作業指示 1 -> 次のリストについて、「Lines per view: lens」を含む行に始まり「-0.134196, 0.990955, 0.295868]]」を含む行で終わる範囲を、両端の行も含めて一字一句そのまま書き写してください。画像は解答に入れないでください。

ページ抜粋 ->
____
かつての伝統的なカシミールショール生産を担ってきた

手染め、手織り、手刺繍の手仕事職人さん達の生活を逼迫させ

伝統的な手仕事による美しいショールの生産の衰退を招いているのです。


手仕事の価値に見合った収入を得られない職人さん達は

困窮する一方の生活に苦しみ

もはや我が子に伝統的な手仕事を伝承することすら考えられなくなっているのです。

よって必然的に、年々職人さんの数の減少は進み。。。

「もはや、いつまで手刺繍のショールの仕入れが出来るかわからないよ。」

「ここ数年、貴女に見せている質の高いショールが

シーズンに一枚手に入るかどうかといった感じになってきているんだよ。。。」と。


こうしたお話の流れを踏まえ

ショール屋の店主さんは、

お店を訪れた外国人の私に

「ショールの文化をしっかりと理解した上でショールを買いなさい」と言ったのです😢



彼が語った

「今はショール生産が機械化され

色彩豊かで見た目も良く、それなりに柔らかいショールが安価に手に入る。

けれども、そうしたものは、ワンシーズンでダメになるような品なんだよ。

それは、パキスタン人が誇る文化としての「ショール」とは違うんだよ。

それらは毎年の流行を取り入れた華やかなものかもしれないが

本当の伝統的なショールは、代々受け継がれていくようなものだ。

もっと質の高い、芸術作品なんだよ。

いくら鑑賞しても飽きないような、表情豊かな芸術なんだよ。

それが、パキスタンの『ショール』なんだよ。」という言葉は

まるで彼の「心の叫び」のようで、

深く胸に突き刺さりました。



その言葉を聴きながら

なるほど、現代のショール生産の世界も

お洋服の「ファストファッション」と同じような流れの中にあるのだと理解しました。



店主はきっと

そうした「ファストファッション」とは一線を画す

伝統的なカシミールショールが存在してきたこと

そして、そこにある豊かな歴史文化や価値について

私のような外国人にも知って欲しいと強く願っていたのでしょう。
____
元データ ->

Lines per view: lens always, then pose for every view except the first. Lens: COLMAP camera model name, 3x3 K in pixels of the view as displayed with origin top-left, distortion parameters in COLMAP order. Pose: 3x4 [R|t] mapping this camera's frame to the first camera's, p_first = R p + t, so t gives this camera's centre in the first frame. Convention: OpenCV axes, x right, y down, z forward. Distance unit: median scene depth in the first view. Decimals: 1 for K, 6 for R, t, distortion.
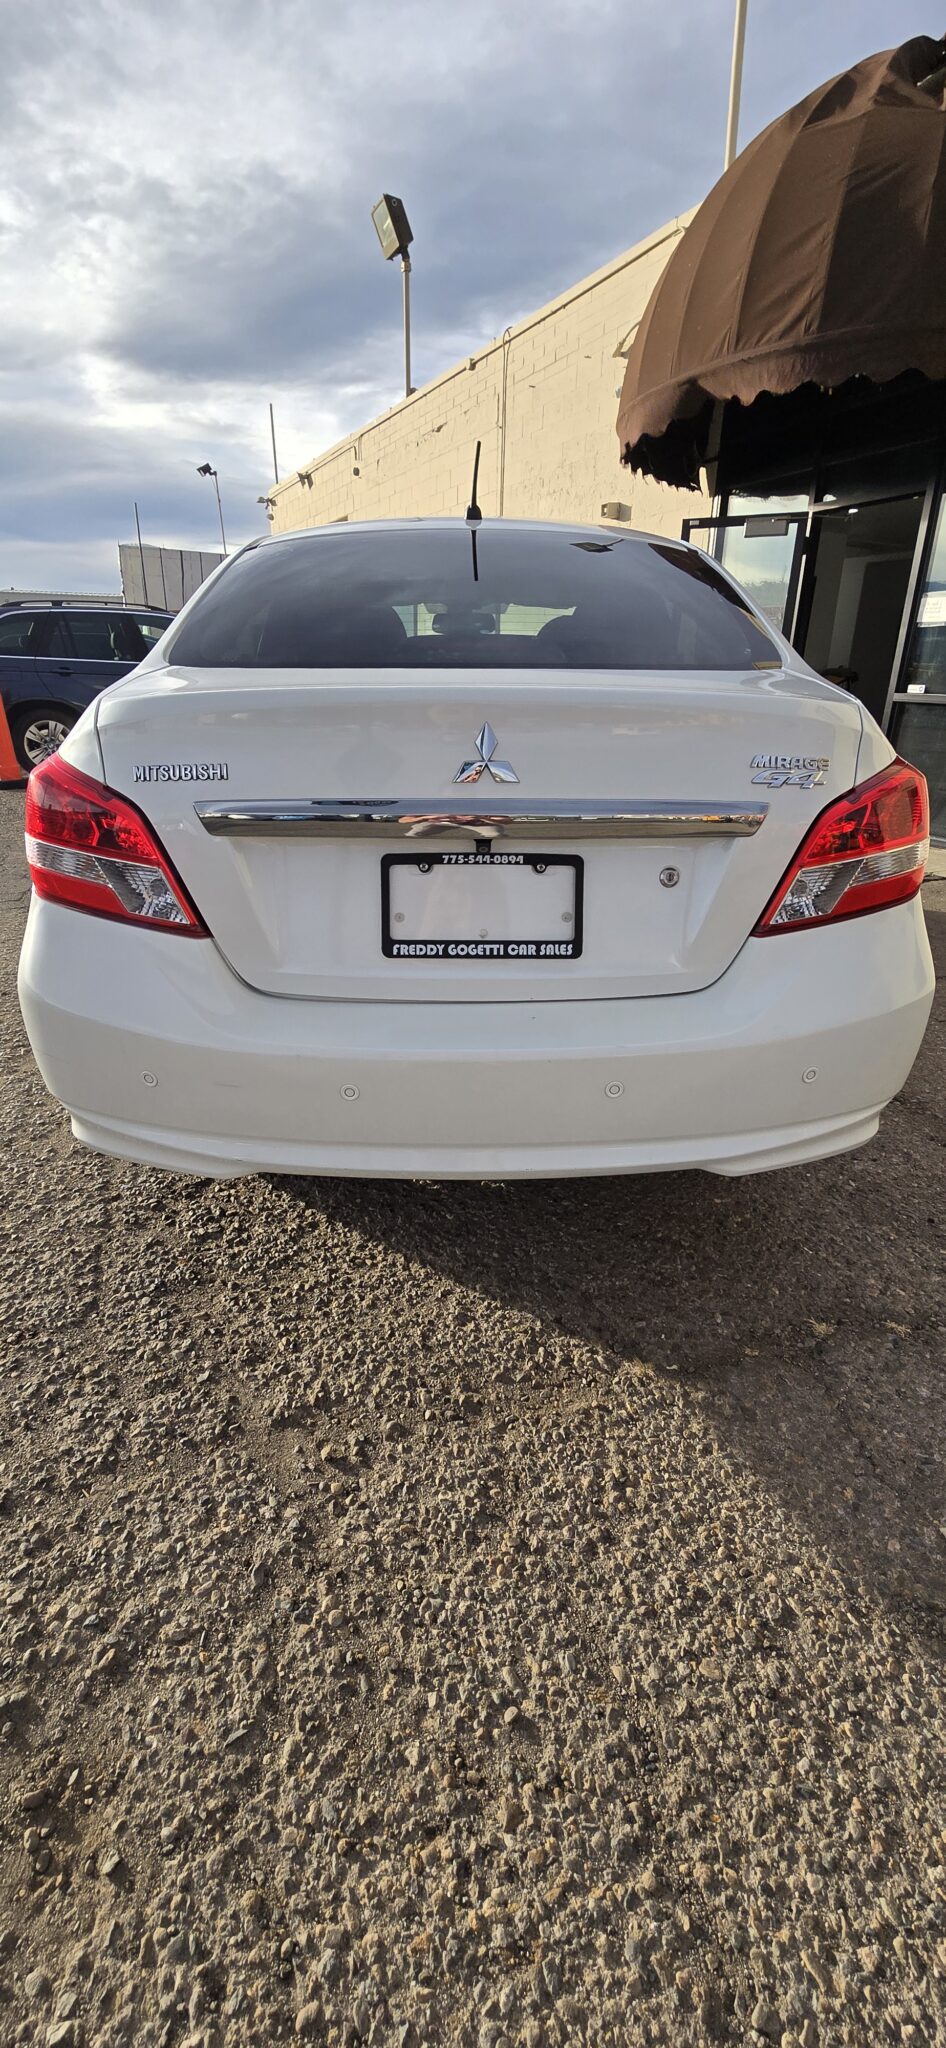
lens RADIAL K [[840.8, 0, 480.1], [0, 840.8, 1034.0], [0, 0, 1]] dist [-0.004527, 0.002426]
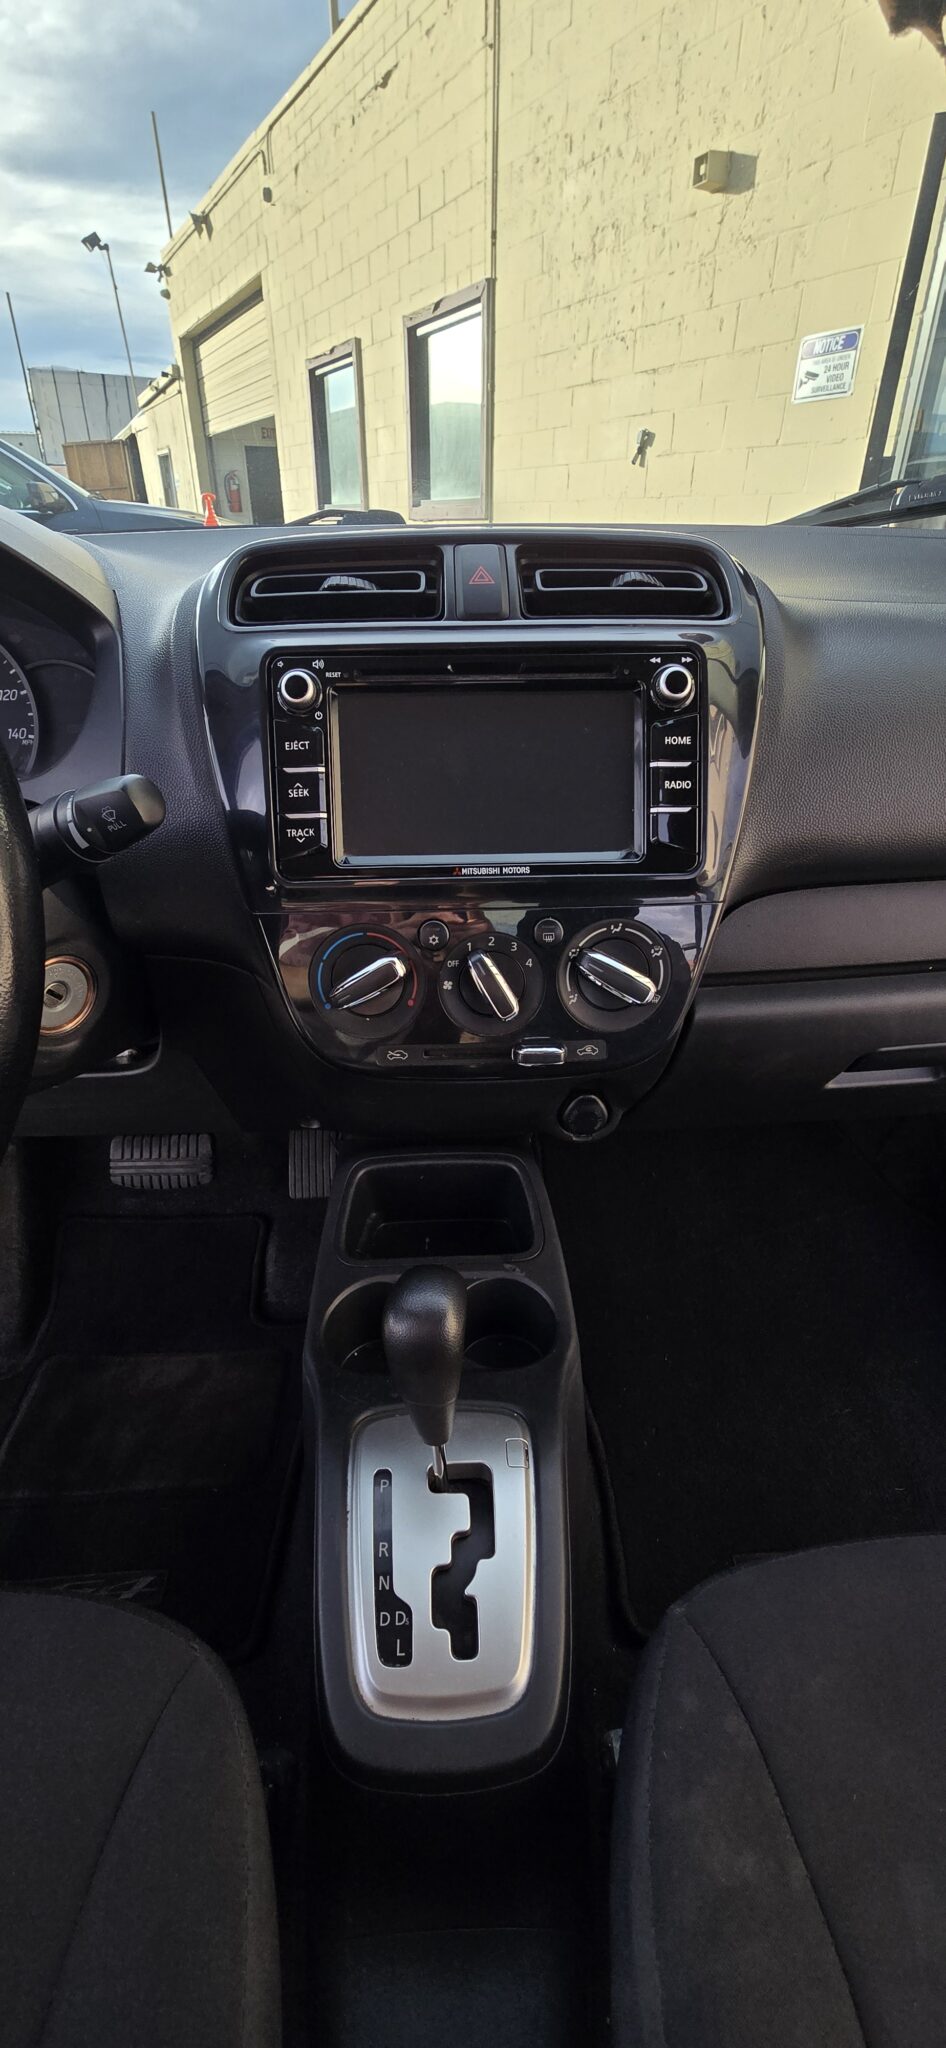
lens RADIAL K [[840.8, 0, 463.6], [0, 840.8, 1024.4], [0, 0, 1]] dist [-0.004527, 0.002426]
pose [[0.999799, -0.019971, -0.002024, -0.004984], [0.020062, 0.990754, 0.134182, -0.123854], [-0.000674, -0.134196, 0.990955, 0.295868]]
____
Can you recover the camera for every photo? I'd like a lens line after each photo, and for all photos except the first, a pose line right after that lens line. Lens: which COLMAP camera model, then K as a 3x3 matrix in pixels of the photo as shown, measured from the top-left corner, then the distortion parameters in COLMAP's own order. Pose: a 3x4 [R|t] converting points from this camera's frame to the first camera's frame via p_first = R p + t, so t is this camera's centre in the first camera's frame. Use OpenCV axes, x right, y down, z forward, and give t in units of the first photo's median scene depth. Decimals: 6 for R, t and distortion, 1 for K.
____
作業指示 2 -> 上のページ抜粋で、「手染め、手織り、手刺繍の手仕事職人さん達の生活を逼迫させ」に始まり「よって必然的に、年々職人さんの数の減少は進み。。。」で終わる部分を、「伝承」を「継承」に変えて書き直してください。

想定解答 1 ->
Lines per view: lens always, then pose for every view except the first. Lens: COLMAP camera model name, 3x3 K in pixels of the view as displayed with origin top-left, distortion parameters in COLMAP order. Pose: 3x4 [R|t] mapping this camera's frame to the first camera's, p_first = R p + t, so t gives this camera's centre in the first frame. Convention: OpenCV axes, x right, y down, z forward. Distance unit: median scene depth in the first view. Decimals: 1 for K, 6 for R, t, distortion.
lens RADIAL K [[840.8, 0, 480.1], [0, 840.8, 1034.0], [0, 0, 1]] dist [-0.004527, 0.002426]
lens RADIAL K [[840.8, 0, 463.6], [0, 840.8, 1024.4], [0, 0, 1]] dist [-0.004527, 0.002426]
pose [[0.999799, -0.019971, -0.002024, -0.004984], [0.020062, 0.990754, 0.134182, -0.123854], [-0.000674, -0.134196, 0.990955, 0.295868]]

想定解答 2 ->
手染め、手織り、手刺繍の手仕事職人さん達の生活を逼迫させ

伝統的な手仕事による美しいショールの生産の衰退を招いているのです。


手仕事の価値に見合った収入を得られない職人さん達は

困窮する一方の生活に苦しみ

もはや我が子に伝統的な手仕事を継承することすら考えられなくなっているのです。

よって必然的に、年々職人さんの数の減少は進み。。。